Cuando viraron bruscamente en las barreras anaranjadas hacia el puesto de control, aparecieron detrás de ellos un par de faros y el destello del espejo retrovisor casi cegó a Falk.
– ¿Quién será ese majadero? -preguntó Tyndall.
– No lo sé.
– ¿Sabe alguien que vendrías aquí?
– No.
– Tal vez sea sólo un noctámbulo, entonces. Pero ¿con este tiempo asqueroso?

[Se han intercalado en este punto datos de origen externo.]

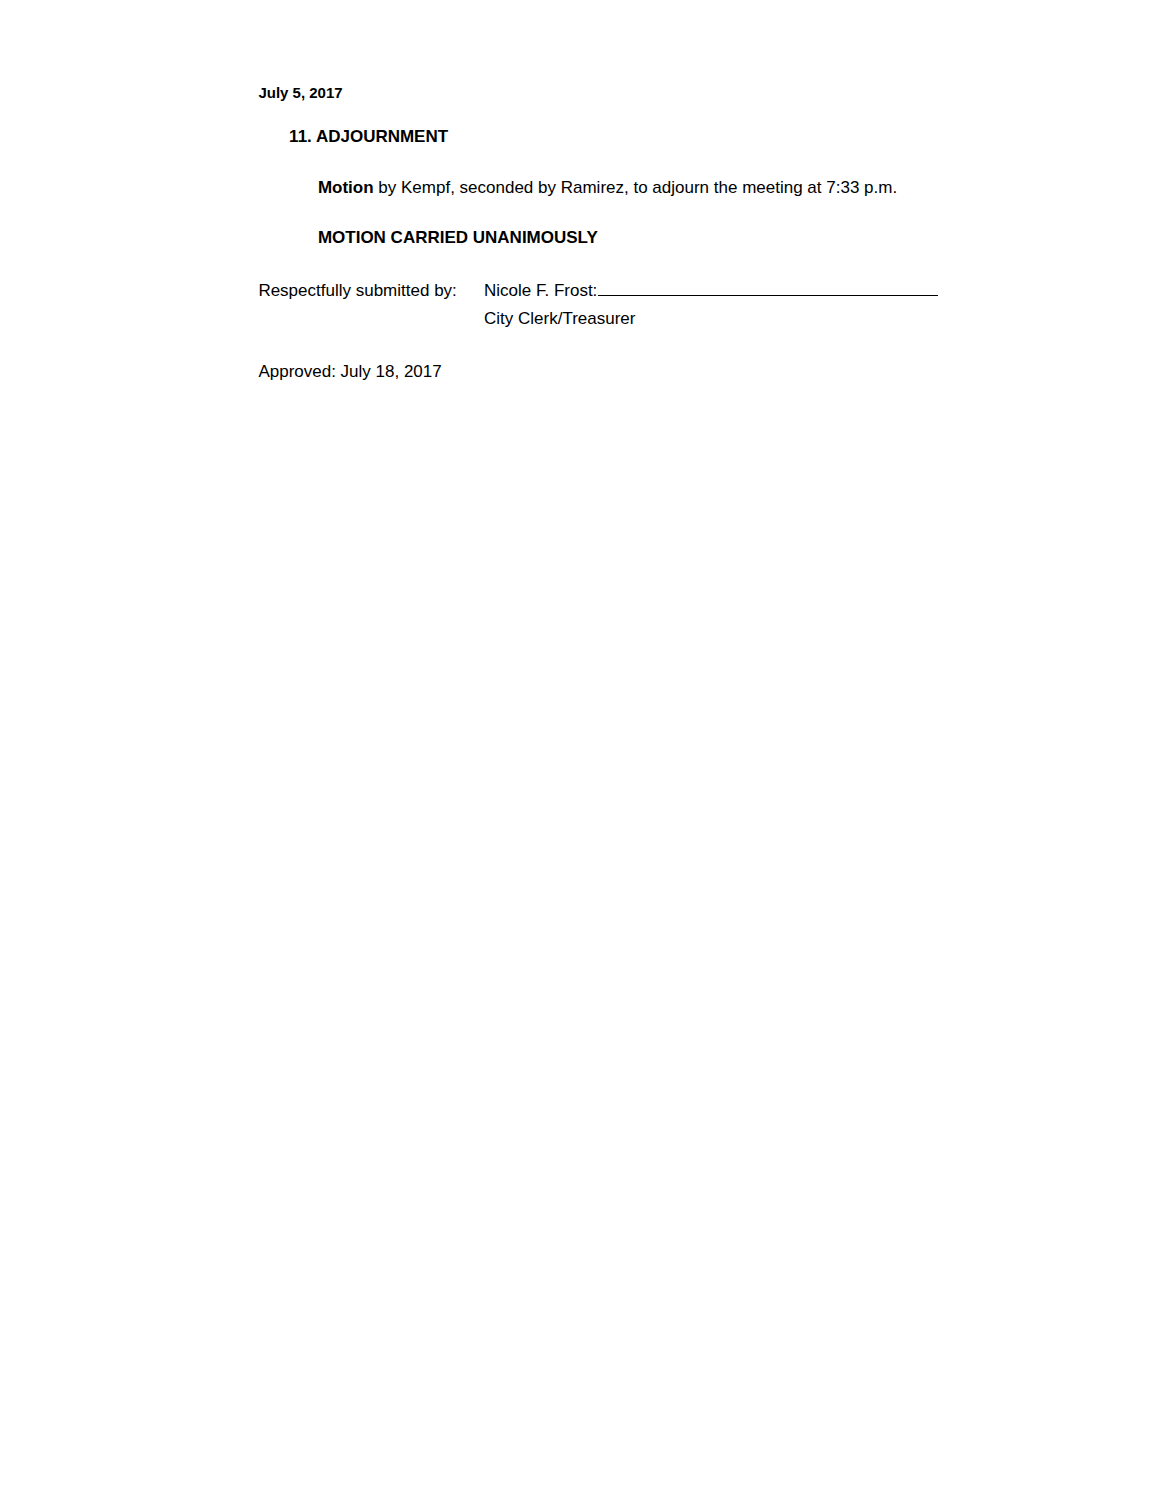July 5, 2017
11. ADJOURNMENT
Motion by Kempf, seconded by Ramirez, to adjourn the meeting at 7:33 p.m.
MOTION CARRIED UNANIMOUSLY
Respectfully submitted by:
Nicole F. Frost:
City Clerk/Treasurer
Approved: July 18, 2017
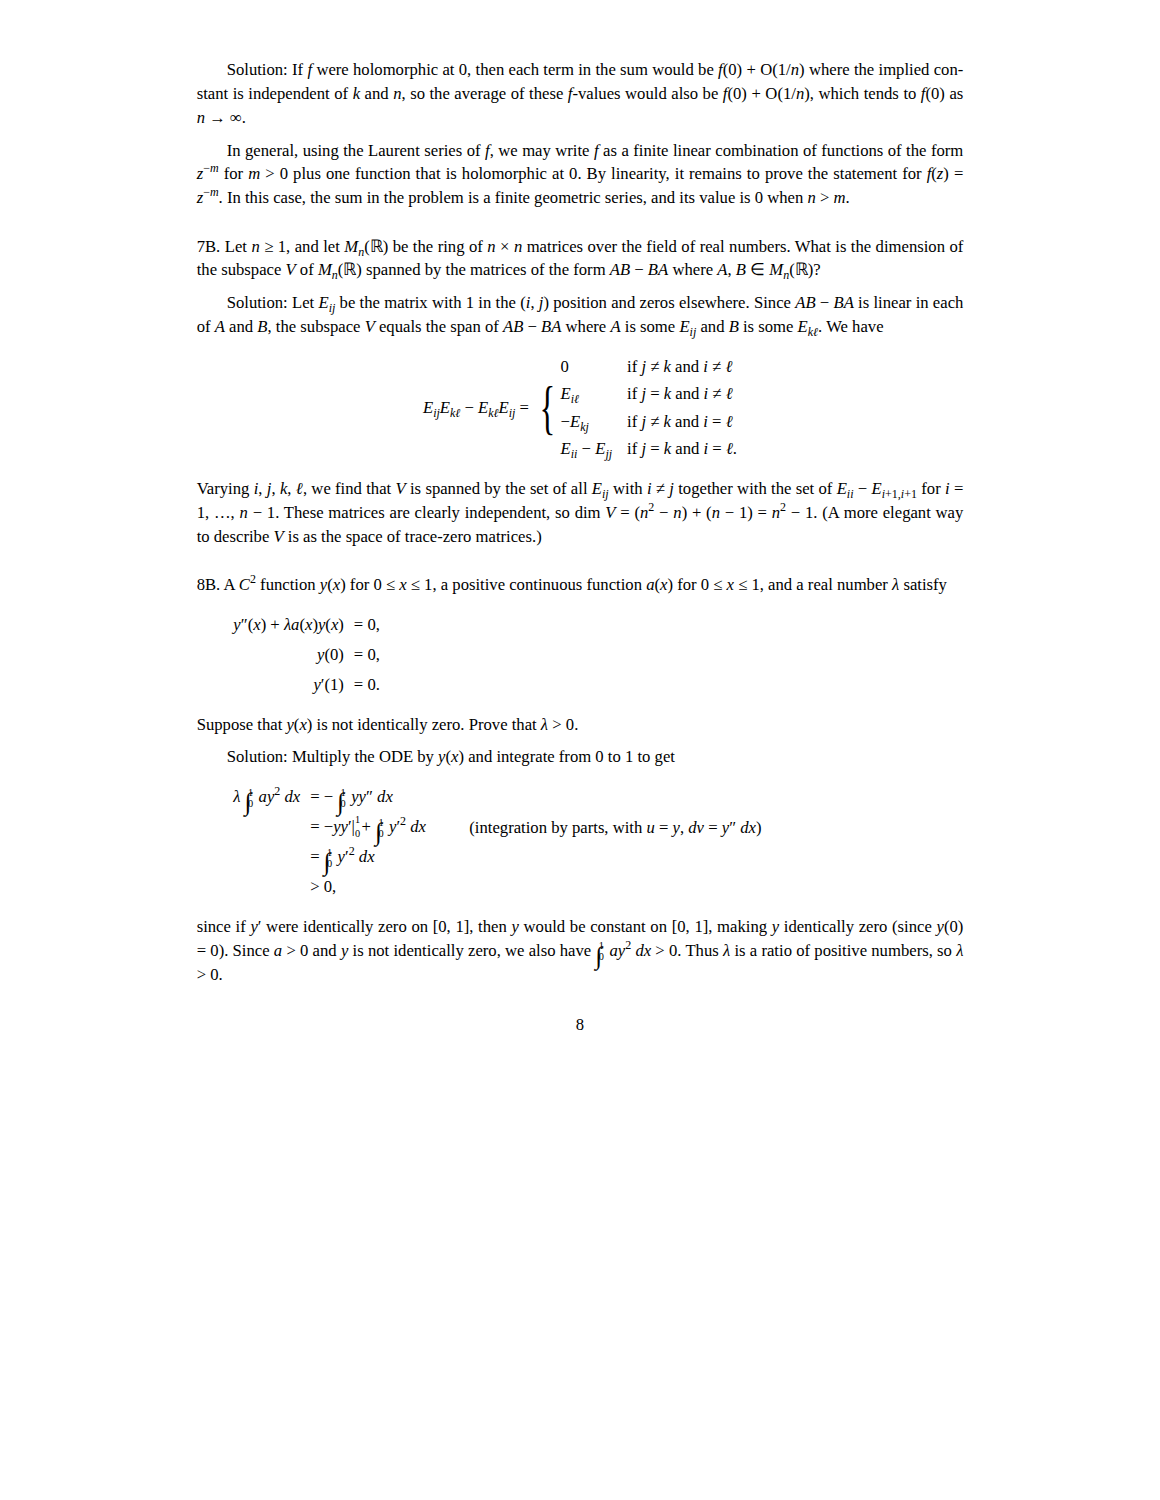Solution: If f were holomorphic at 0, then each term in the sum would be f(0) + O(1/n) where the implied constant is independent of k and n, so the average of these f-values would also be f(0) + O(1/n), which tends to f(0) as n → ∞.
In general, using the Laurent series of f, we may write f as a finite linear combination of functions of the form z−m for m > 0 plus one function that is holomorphic at 0. By linearity, it remains to prove the statement for f(z) = z−m. In this case, the sum in the problem is a finite geometric series, and its value is 0 when n > m.
7B. Let n ≥ 1, and let Mn(ℝ) be the ring of n × n matrices over the field of real numbers. What is the dimension of the subspace V of Mn(ℝ) spanned by the matrices of the form AB − BA where A, B ∈ Mn(ℝ)?
Solution: Let Eij be the matrix with 1 in the (i, j) position and zeros elsewhere. Since AB − BA is linear in each of A and B, the subspace V equals the span of AB − BA where A is some Eij and B is some Ekℓ. We have
EijEkℓ − EkℓEij ={
| 0 | if j ≠ k and i ≠ ℓ |
| E iℓ | if j = k and i ≠ ℓ |
| − E kj | if j ≠ k and i = ℓ |
| E ii − E jj | if j = k and i = ℓ . |
Varying i, j, k, ℓ, we find that V is spanned by the set of all Eij with i ≠ j together with the set of Eii − Ei+1,i+1 for i = 1, …, n − 1. These matrices are clearly independent, so dim V = (n2 − n) + (n − 1) = n2 − 1. (A more elegant way to describe V is as the space of trace-zero matrices.)
8B. A C2 function y(x) for 0 ≤ x ≤ 1, a positive continuous function a(x) for 0 ≤ x ≤ 1, and a real number λ satisfy
| y ″( x ) + λa ( x ) y ( x ) | = 0, |
| y (0) | = 0, |
| y ′(1) | = 0. |
Suppose that y(x) is not identically zero. Prove that λ > 0.
Solution: Multiply the ODE by y(x) and integrate from 0 to 1 to get
| λ ∫ 1 0 ay 2 dx | = − ∫ 1 0 yy ″ dx | |
| | = − yy ′ / 1 0 + ∫ 1 0 y ′ 2 dx | (integration by parts, with u = y , dv = y ″ dx ) |
| | = ∫ 1 0 y ′ 2 dx | |
| | > 0, | |
since if y′ were identically zero on [0, 1], then y would be constant on [0, 1], making y identically zero (since y(0) = 0). Since a > 0 and y is not identically zero, we also have ∫10 ay2 dx > 0. Thus λ is a ratio of positive numbers, so λ > 0.
8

El guardia del control, cubierto con una parka empapada, echó una ojeada a sus documentos de identificación y les hizo señas para que pasaran. El conductor que les seguía debía tener el pase listo también, porque al momento estaba otra vez detrás de ellos.
– Pasa la entrada principal del Delta y toma la siguiente a la derecha.
Falk lo hizo, pero el otro coche todavía los seguía.
– ¿Qué demonios se propone? -preguntó Tyndall, volviéndose en el asiento-. No sé si sería mejor dar la vuelta y salir de aquí.
– Demasiado tarde -dijo Falk. Estaban llegando a otra verja, donde otro guardia con parka se inclinó hacia la ventanilla.
– Aparque ahí -les gritó, señalando un pequeño estacionamiento de grava que había al lado-. Luego entren en la caseta. Ellos les atenderán.
Aparcaron, y el otro coche se les acercó sigilosamente.
– Bueno, vamos a ver -dijo Tyndall, y ambos abrieron las puertas para echar a correr hacia la caseta de la policía militar.
Nada más entrar, Falk oyó una voz conocida.
– ¡Un momento, tíos!
Era Bo, que acababa de cruzar la puerta. Falk suspiró, aliviado. Bo seguía en mangas de camisa, ni siquiera llevaba una cazadora.